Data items
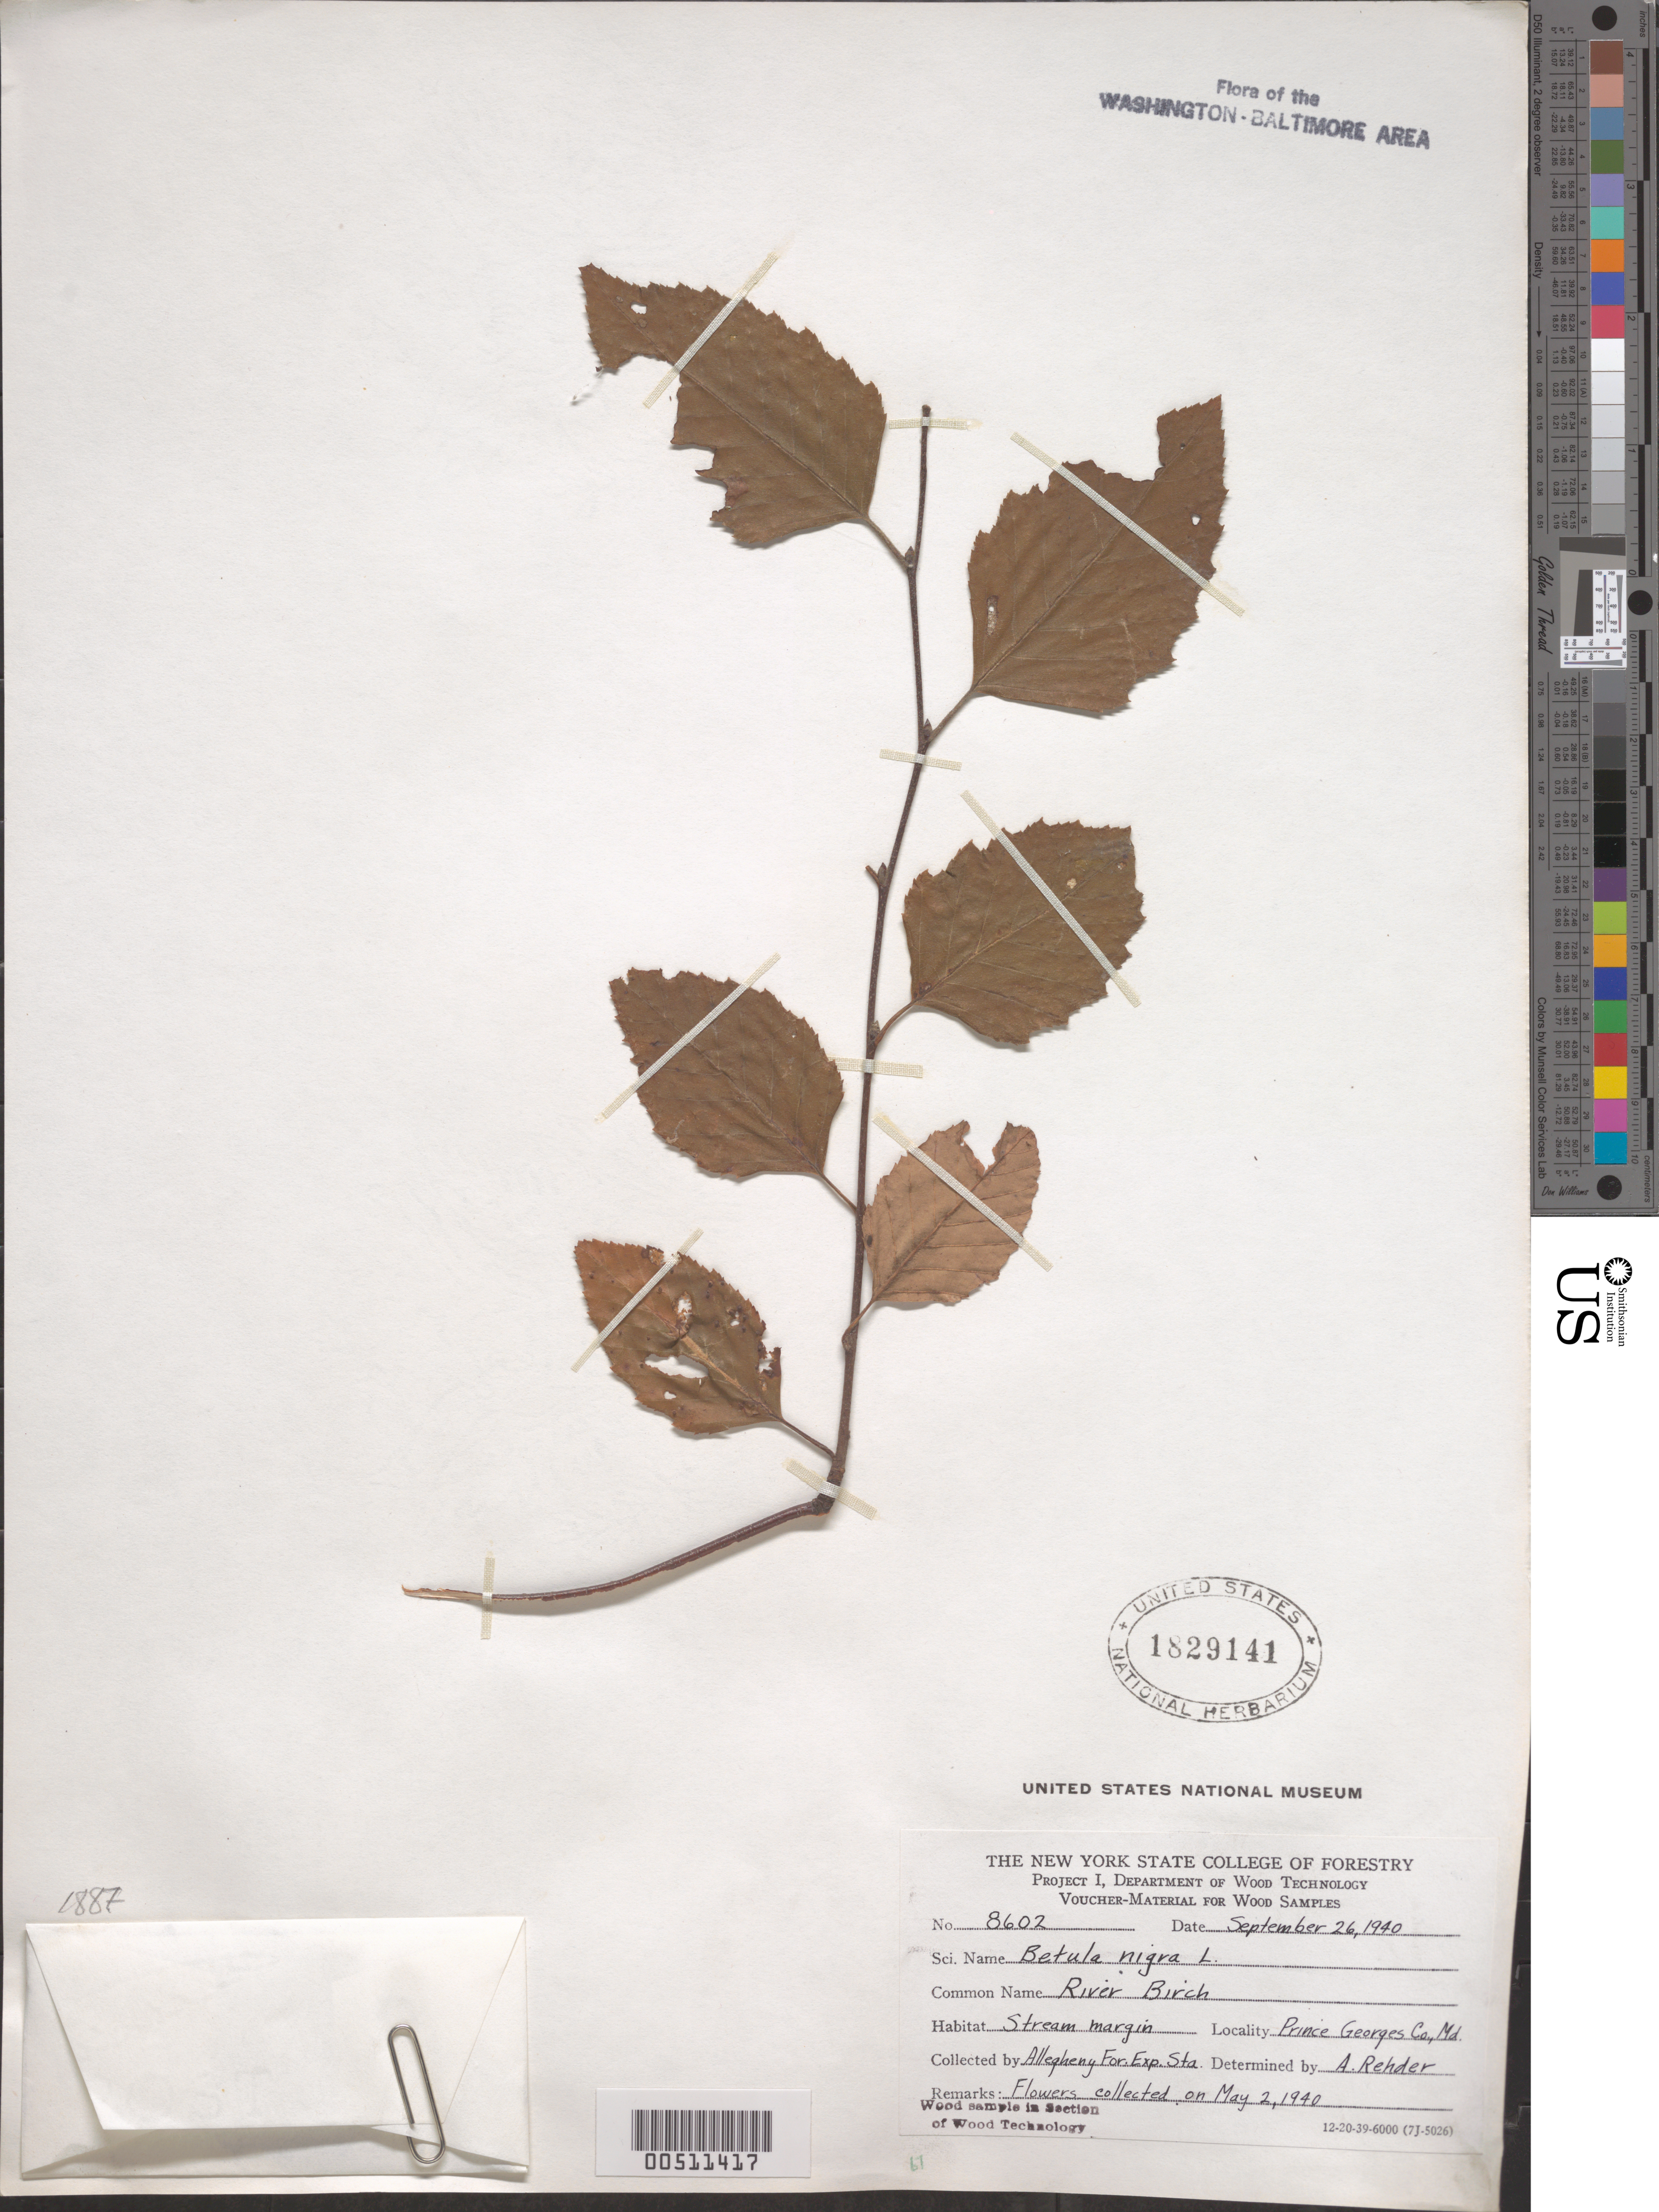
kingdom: Plantae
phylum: Tracheophyta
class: Magnoliopsida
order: Fagales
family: Betulaceae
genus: Betula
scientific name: Betula nigra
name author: L.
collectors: Allegheny For. Exp. Sta.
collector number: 8602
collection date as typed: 02 May 1940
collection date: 1940-05-02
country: United States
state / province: Maryland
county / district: Prince George's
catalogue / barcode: US 1829141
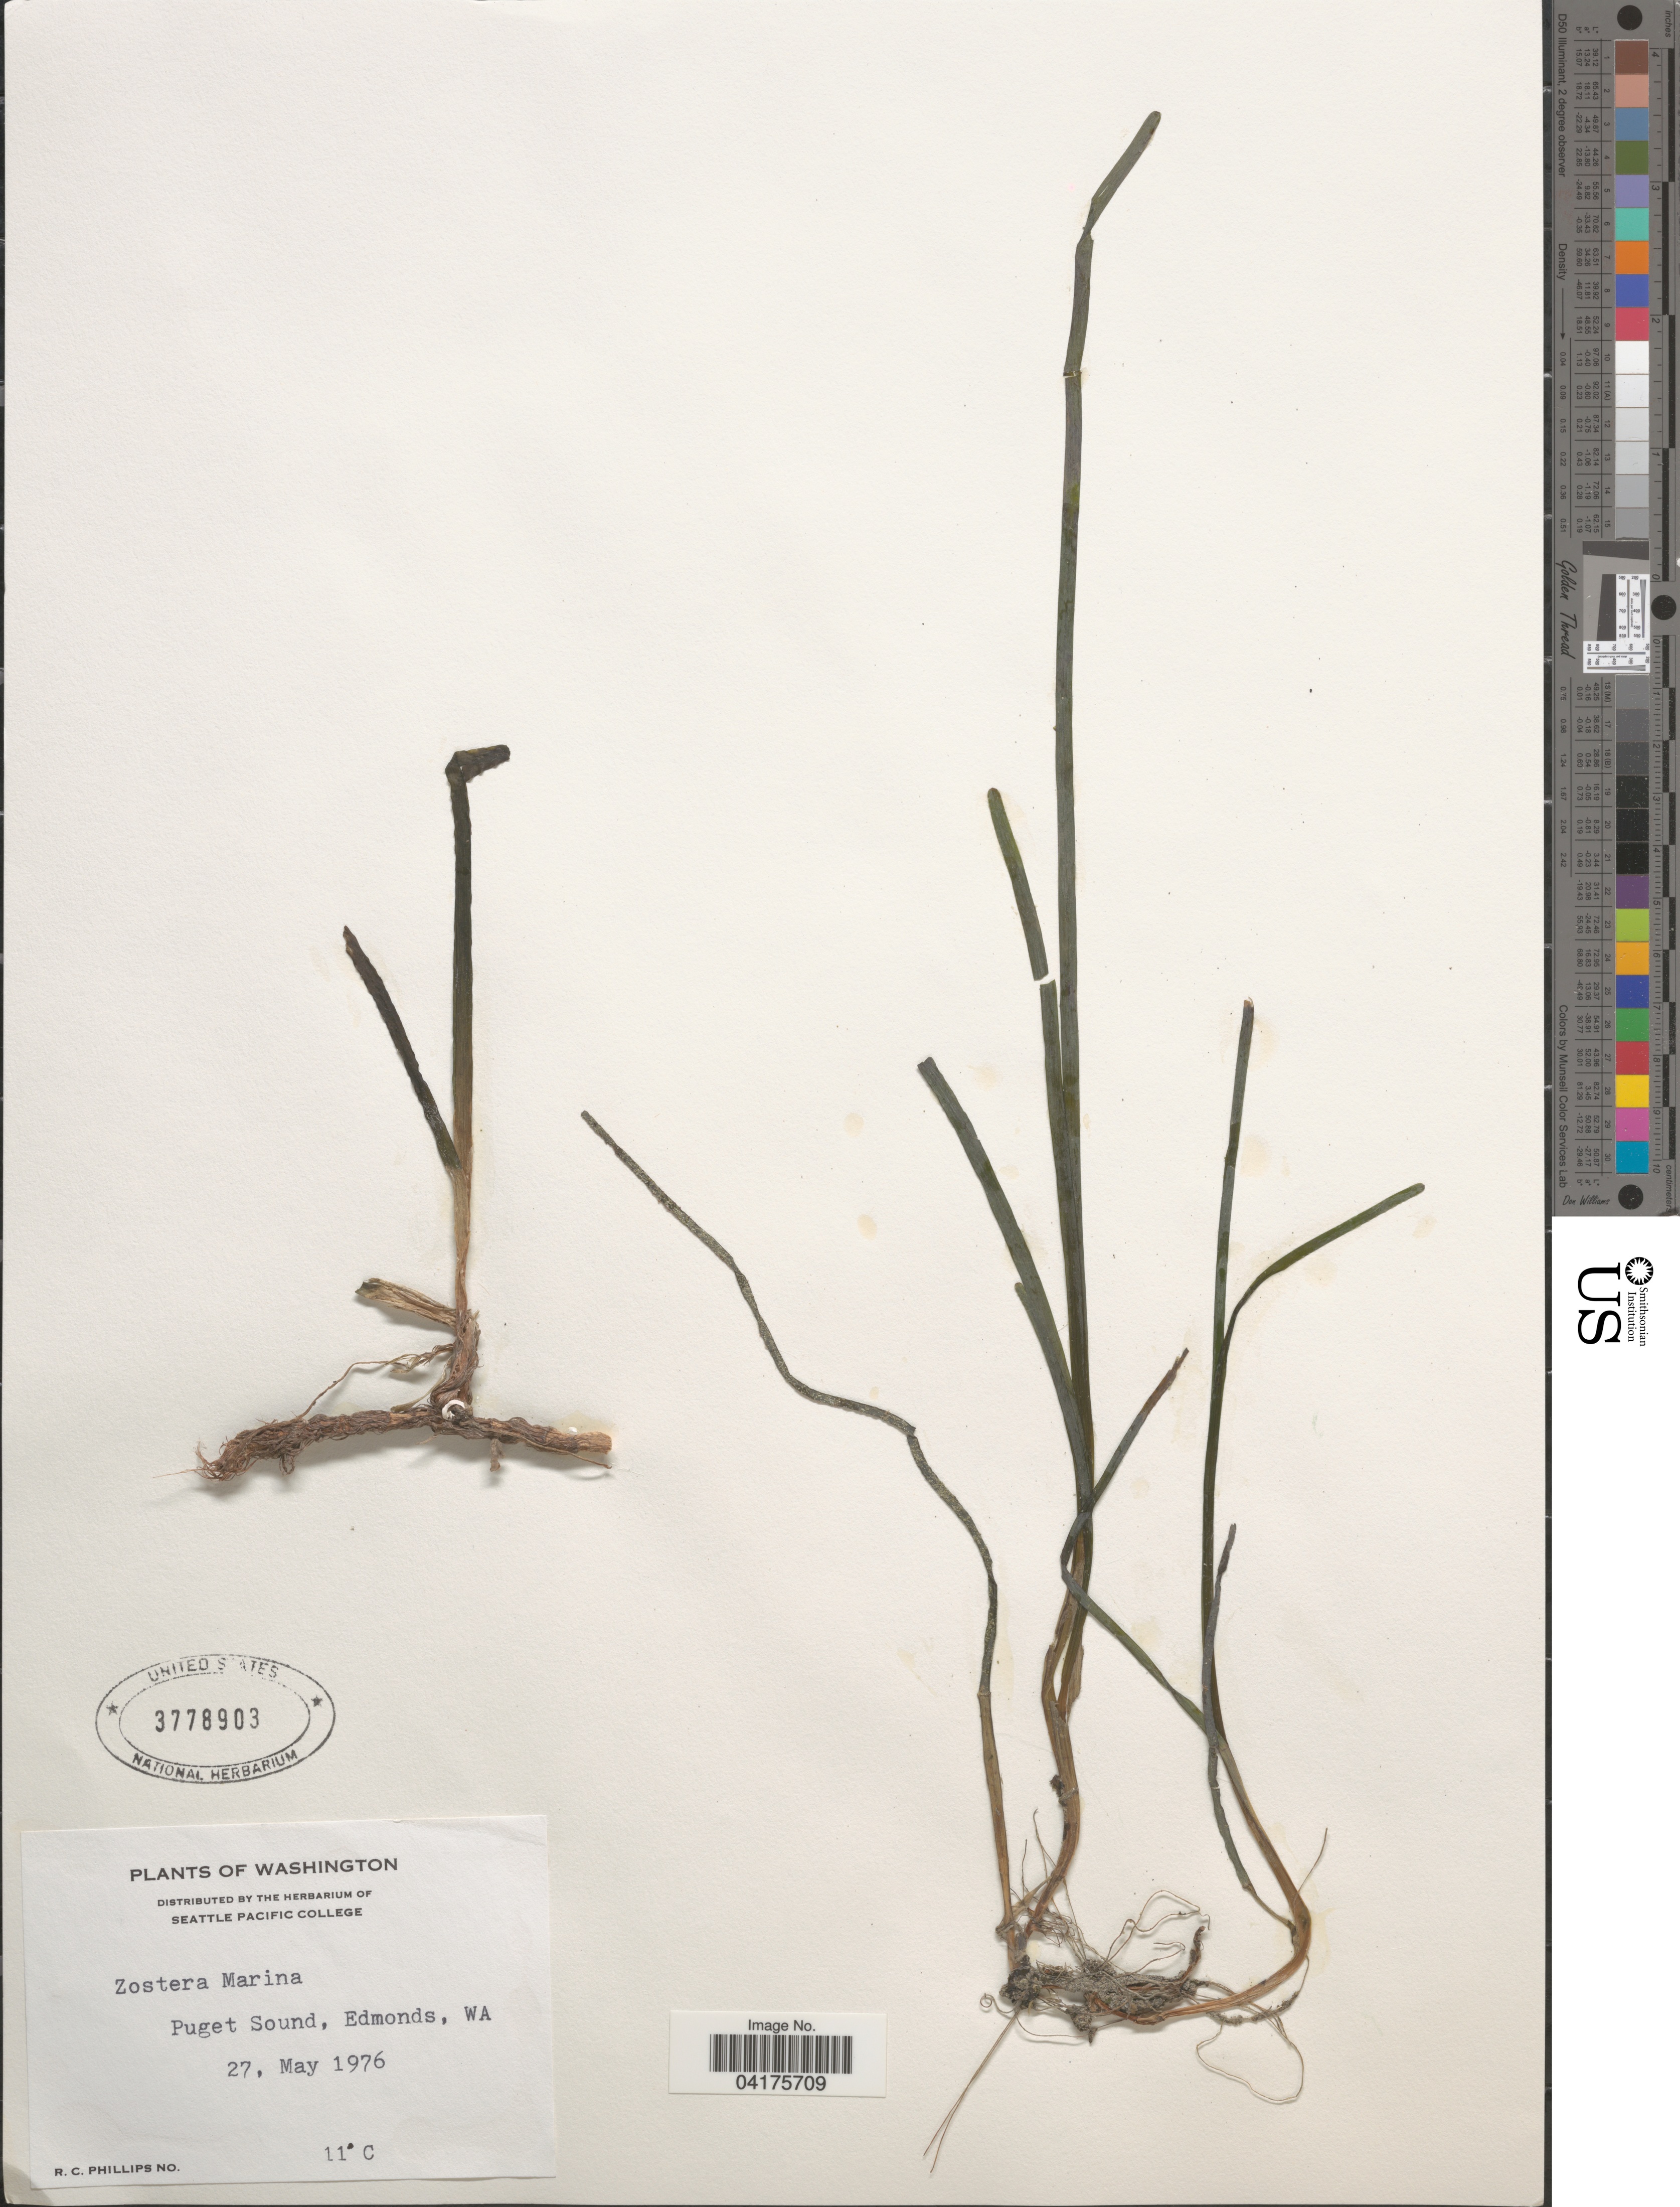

■ **WHAT THE TASK ASKS**:
Copy the lines above word for word, leaving out the pictures.

■ **WORKED ANSWER**:
kingdom: Plantae
phylum: Tracheophyta
class: Magnoliopsida
order: Fagales
family: Betulaceae
genus: Betula
scientific name: Betula nigra
name author: L.
collectors: Allegheny For. Exp. Sta.
collector number: 8602
collection date as typed: 02 May 1940
collection date: 1940-05-02
country: United States
state / province: Maryland
county / district: Prince George's
catalogue / barcode: US 1829141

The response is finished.